▶ Task description: Rewrite every item below, putting "street-view image" wherever "street-level photo" appears and leaving everything else as it is. Leave the pictures out of your answer.
────────────────────────────────────────
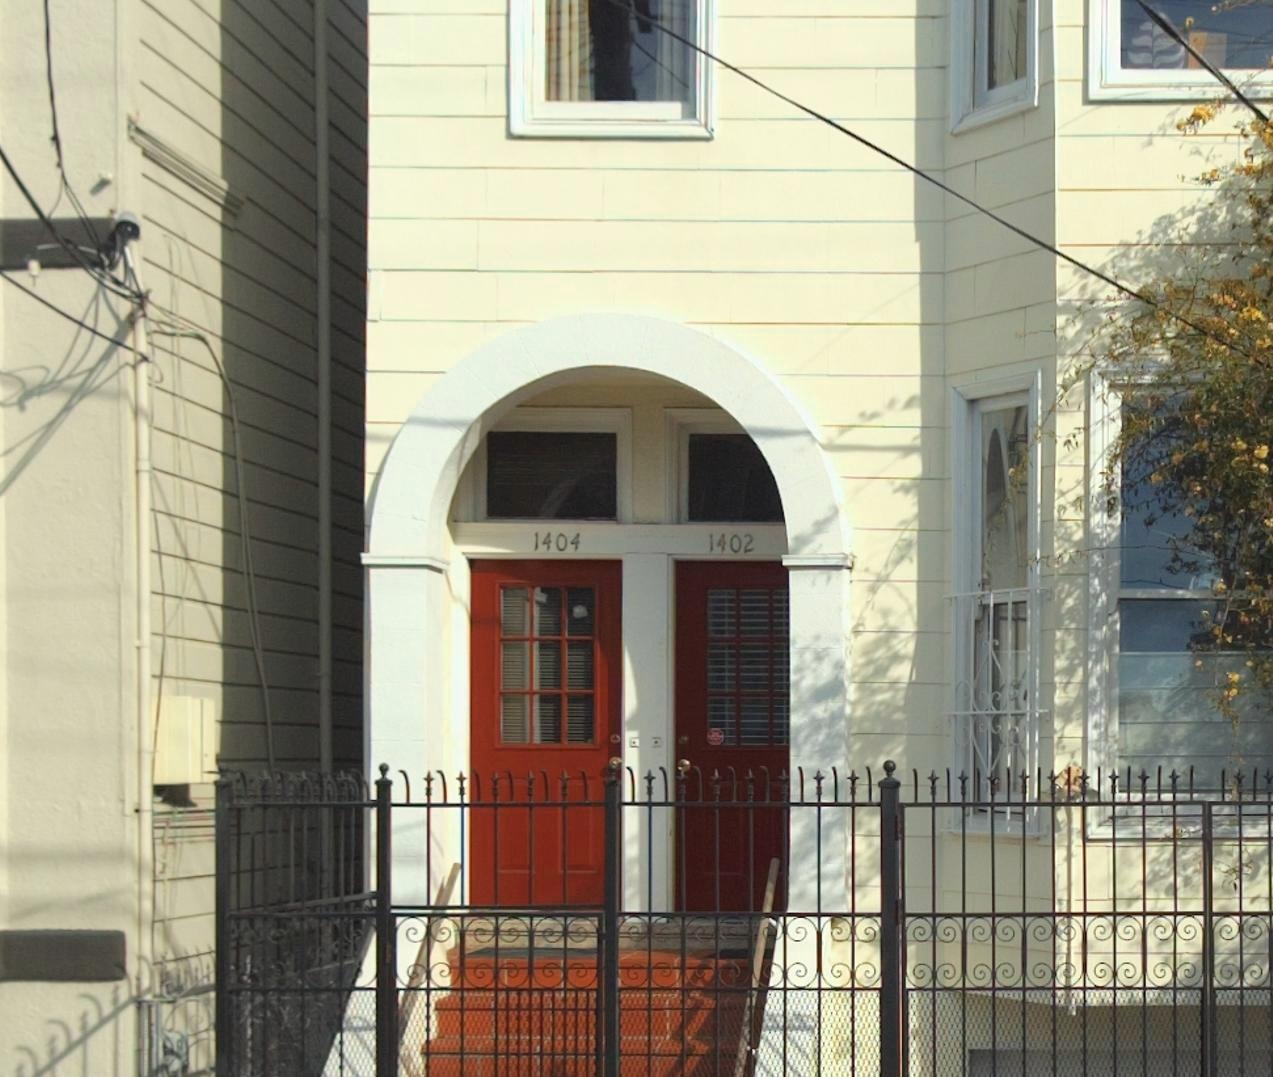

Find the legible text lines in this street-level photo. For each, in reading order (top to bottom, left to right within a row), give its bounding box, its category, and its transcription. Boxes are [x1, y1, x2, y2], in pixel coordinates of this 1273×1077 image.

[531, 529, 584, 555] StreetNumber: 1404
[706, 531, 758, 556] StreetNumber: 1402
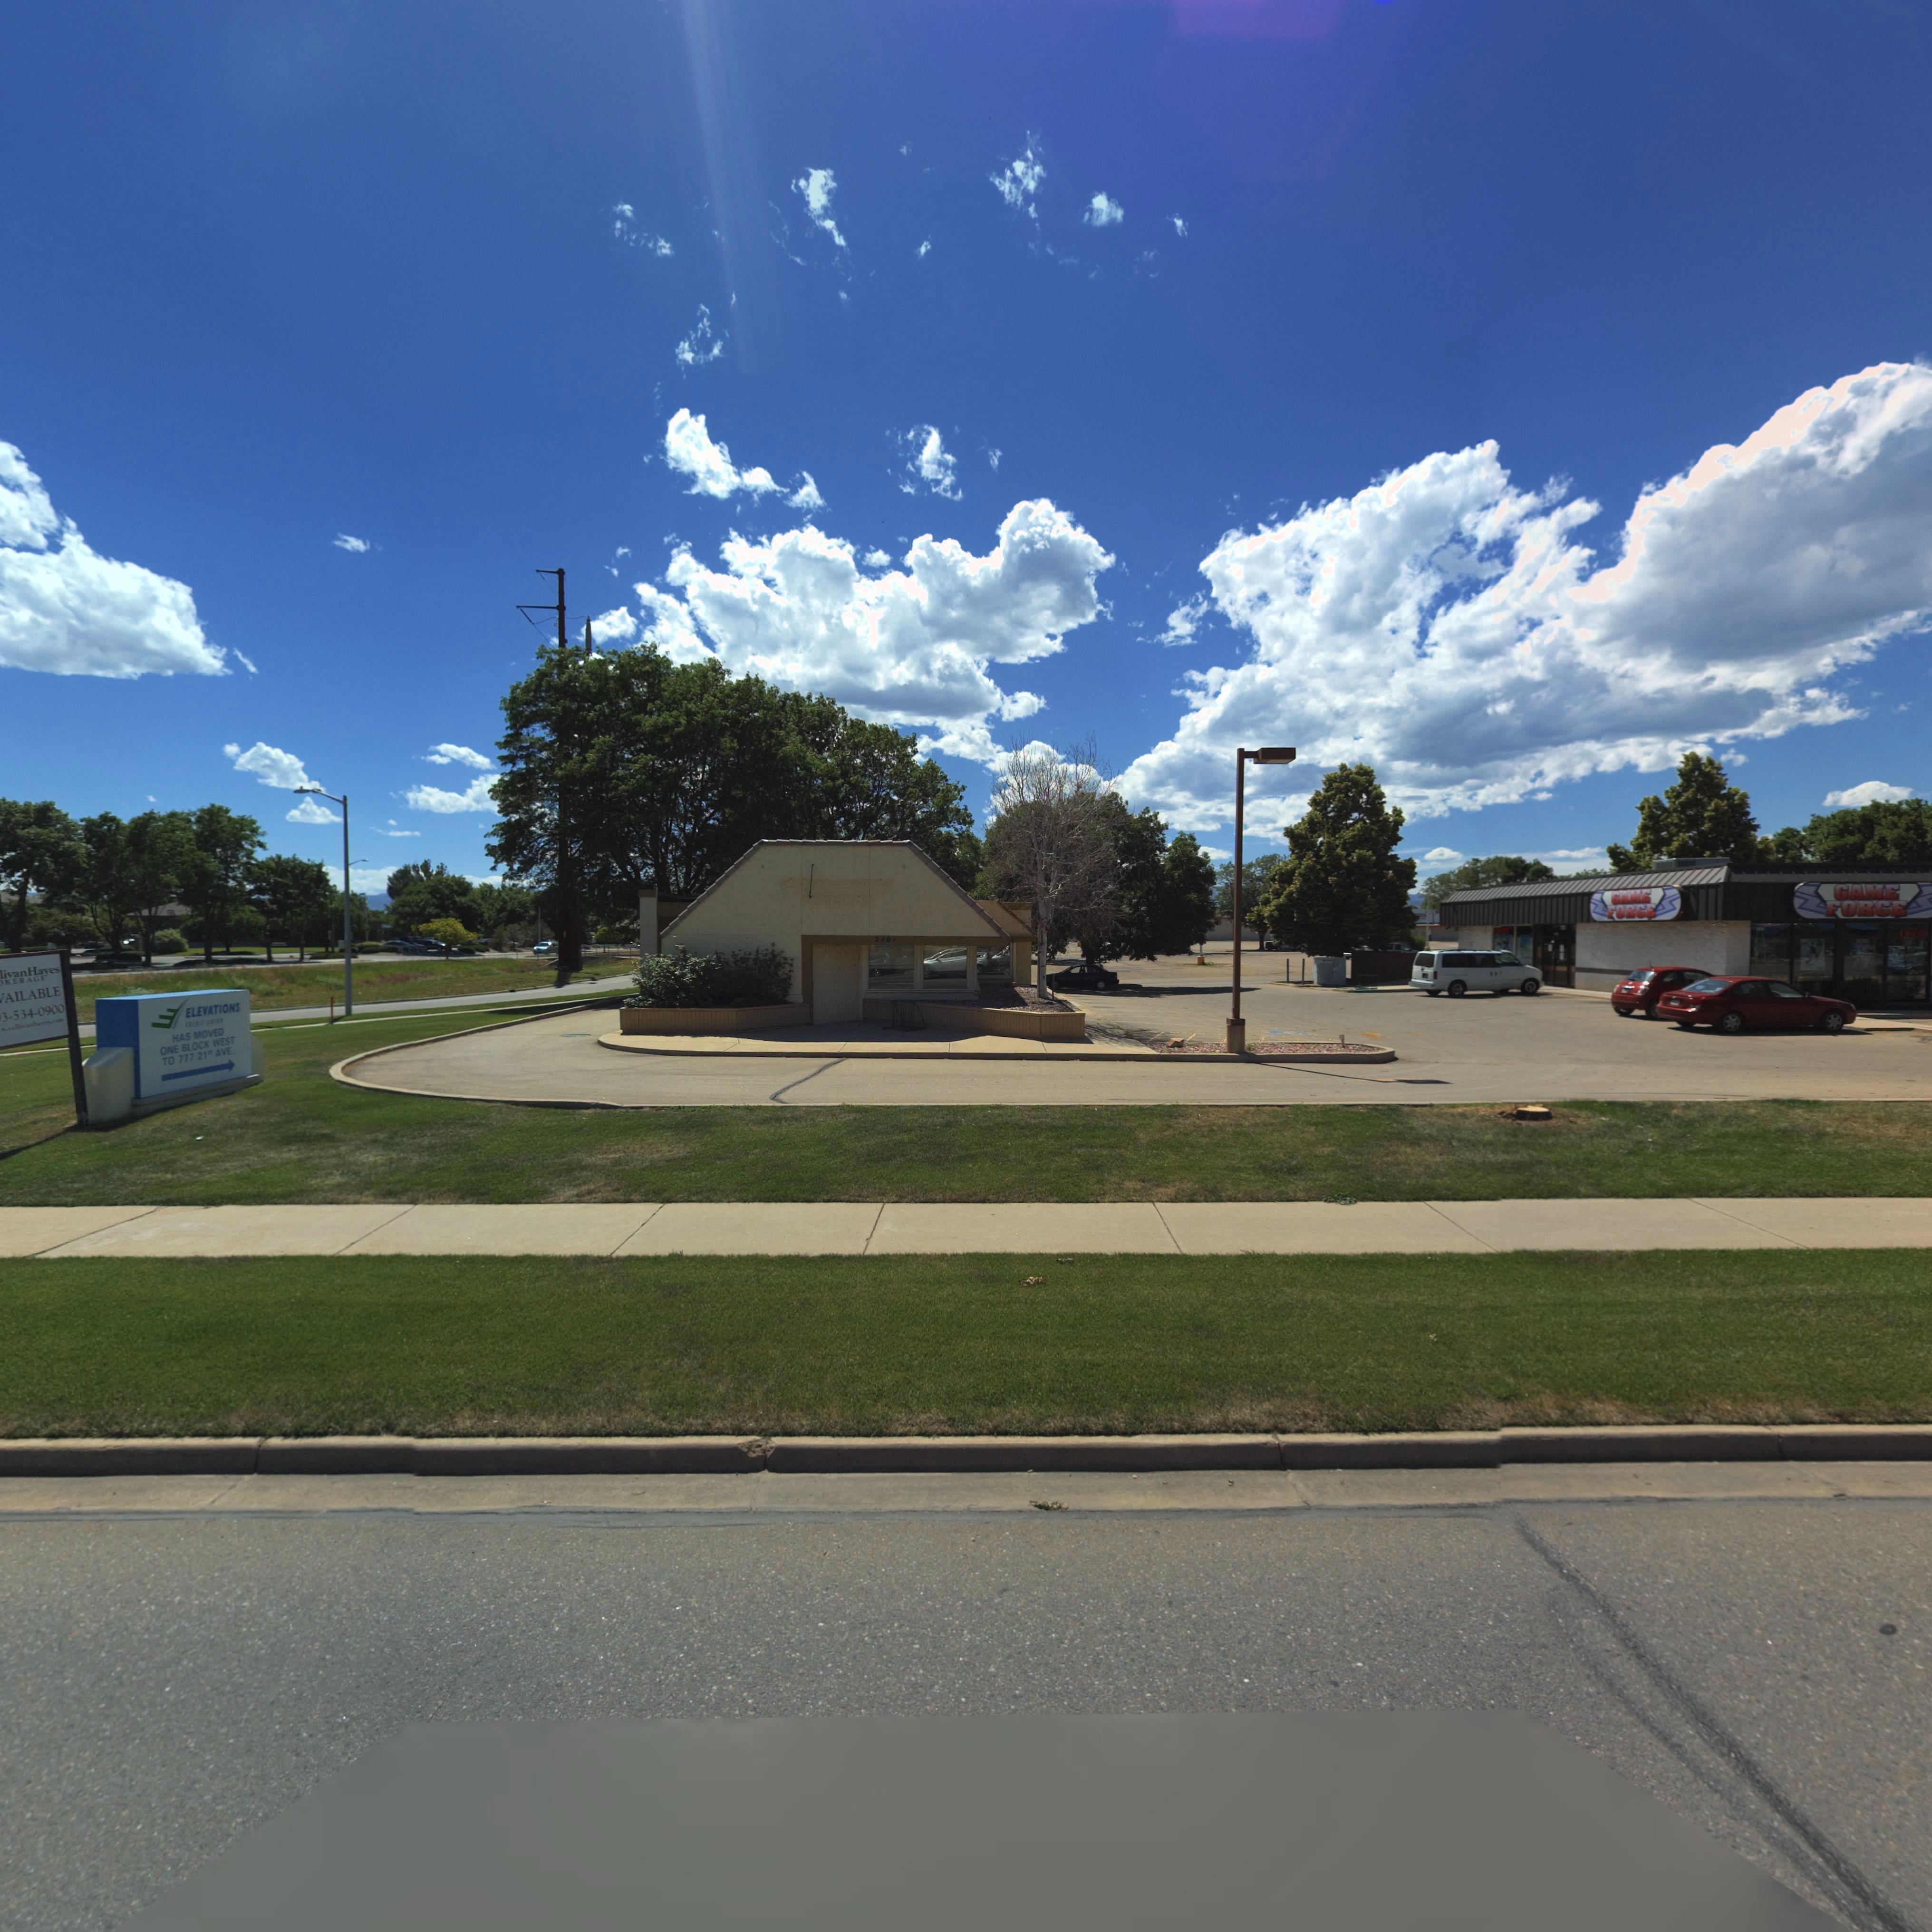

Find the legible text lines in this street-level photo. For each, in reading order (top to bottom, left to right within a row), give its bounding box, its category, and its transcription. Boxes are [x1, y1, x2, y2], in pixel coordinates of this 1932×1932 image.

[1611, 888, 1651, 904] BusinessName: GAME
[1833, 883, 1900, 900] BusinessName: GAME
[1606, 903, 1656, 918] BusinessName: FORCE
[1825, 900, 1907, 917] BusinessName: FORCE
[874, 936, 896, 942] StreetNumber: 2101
────────────────────────────────────────
▶ Right answer:
Find the legible text lines in this street-view image. For each, in reading order (top to bottom, left to right within a row), give its bounding box, its category, and its transcription. Boxes are [x1, y1, x2, y2], in pixel coordinates of this 1273×1077 image.

[531, 529, 584, 555] StreetNumber: 1404
[706, 531, 758, 556] StreetNumber: 1402

Find the legible text lines in this street-view image. For each, in reading order (top to bottom, left to right within a row), give its bounding box, its category, and its transcription. Boxes are [x1, y1, x2, y2], in pixel coordinates of this 1932×1932 image.

[1611, 888, 1651, 904] BusinessName: GAME
[1833, 883, 1900, 900] BusinessName: GAME
[1606, 903, 1656, 918] BusinessName: FORCE
[1825, 900, 1907, 917] BusinessName: FORCE
[874, 936, 896, 942] StreetNumber: 2101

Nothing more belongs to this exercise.